**** Task inputs

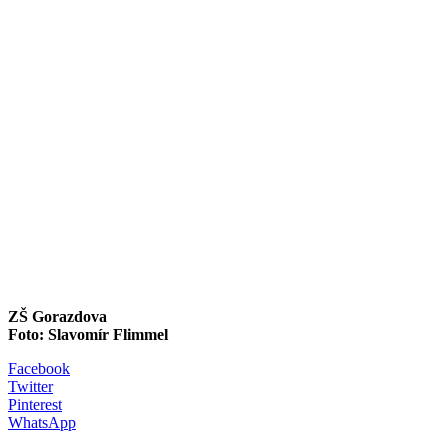
ZŠ Gorazdova
Foto: Slavomír Flimmel
Facebook
Twitter
Pinterest
WhatsApp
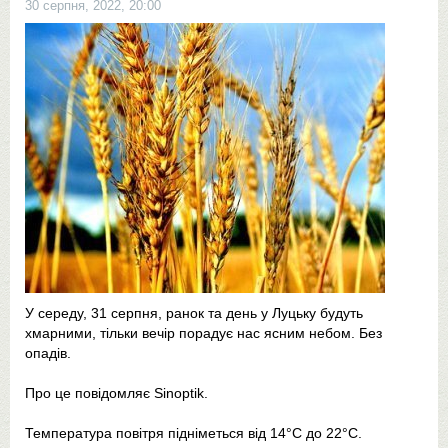
30 серпня, 2022, 20:00
У середу, 31 серпня, ранок та день у Луцьку будуть
хмарними, тільки вечір порадує нас ясним небом. Без
опадів.
Про це повідомляє Sinoptik.
Температура повітря підніметься від 14°С до 22°С.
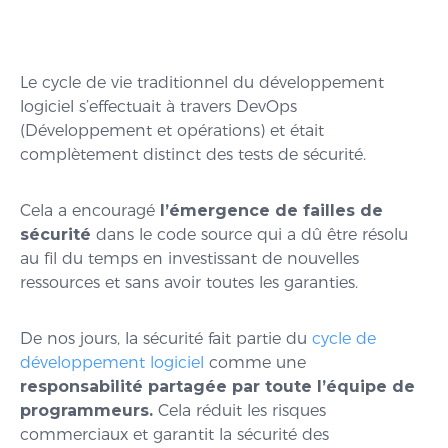
Le cycle de vie traditionnel du développement
logiciel s’effectuait à travers DevOps
(Développement et opérations) et était
complètement distinct des tests de sécurité.
Cela a encouragé
l’émergence de failles de
sécurité
dans le code source qui a dû être résolu
au fil du temps en investissant de nouvelles
ressources et sans avoir toutes les garanties.
De nos jours, la sécurité fait partie du
cycle de
développement logiciel
comme une
responsabilité partagée par toute l’équipe de
programmeurs.
Cela réduit les risques
commerciaux et garantit la sécurité des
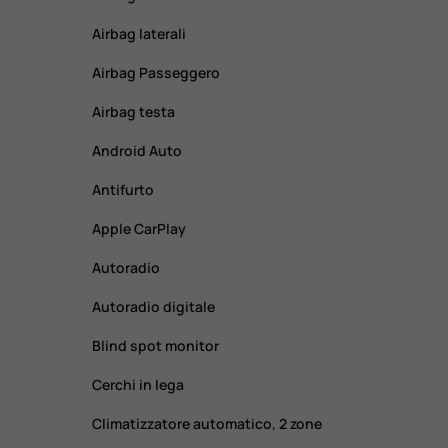
Airbag laterali
Airbag Passeggero
Airbag testa
Android Auto
Antifurto
Apple CarPlay
Autoradio
Autoradio digitale
Blind spot monitor
Cerchi in lega
Climatizzatore automatico, 2 zone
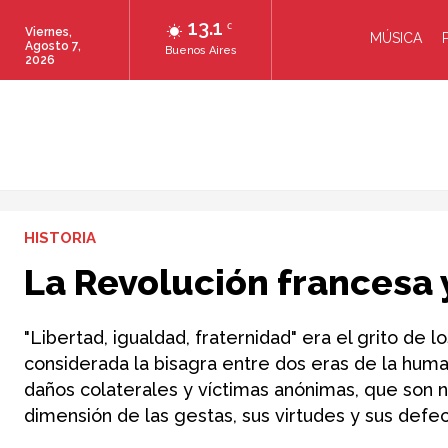
13.1
C
Viernes,
MÚSICA
Agosto 7,
Buenos Aires
2026
HISTORIA
La Revolución francesa 
"Libertad, igualdad, fraternidad" era el grito de 
considerada la bisagra entre dos eras de la huma
daños colaterales y víctimas anónimas, que son 
dimensión de las gestas, sus virtudes y sus defec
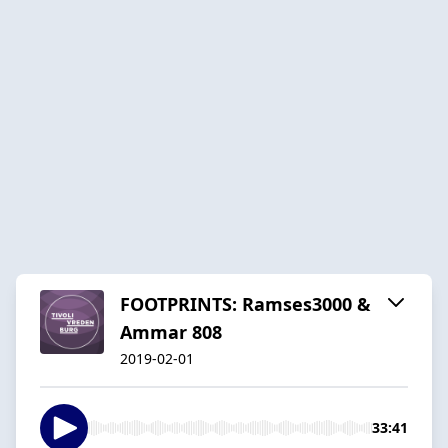
FOOTPRINTS: Ramses3000 &
Ammar 808
2019-02-01
33:41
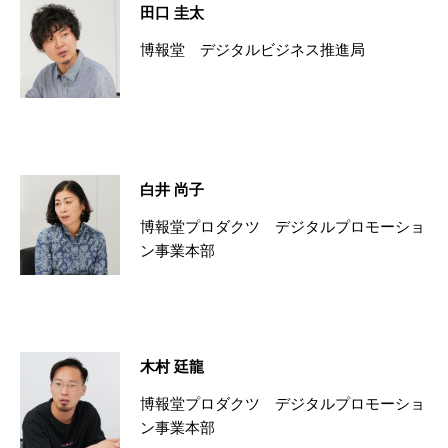
田口 圭太
博報堂 デジタルビジネス推進局
白井 尚子
博報堂プロダクツ デジタルプロモーショ
ン事業本部
木村 廷龍
博報堂プロダクツ デジタルプロモーショ
ン事業本部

********

■ **Exercise aim**
With the pictures left out, write out exactly the lines above from the one containing "У середу, 31" through the one containing "dans le code source qui a dû être résolu".

■ **Exercise solution**
У середу, 31 серпня, ранок та день у Луцьку будуть
хмарними, тільки вечір порадує нас ясним небом. Без
опадів.
Про це повідомляє Sinoptik.
Температура повітря підніметься від 14°С до 22°С.
Le cycle de vie traditionnel du développement
logiciel s’effectuait à travers DevOps
(Développement et opérations) et était
complètement distinct des tests de sécurité.
Cela a encouragé
l’émergence de failles de
sécurité
dans le code source qui a dû être résolu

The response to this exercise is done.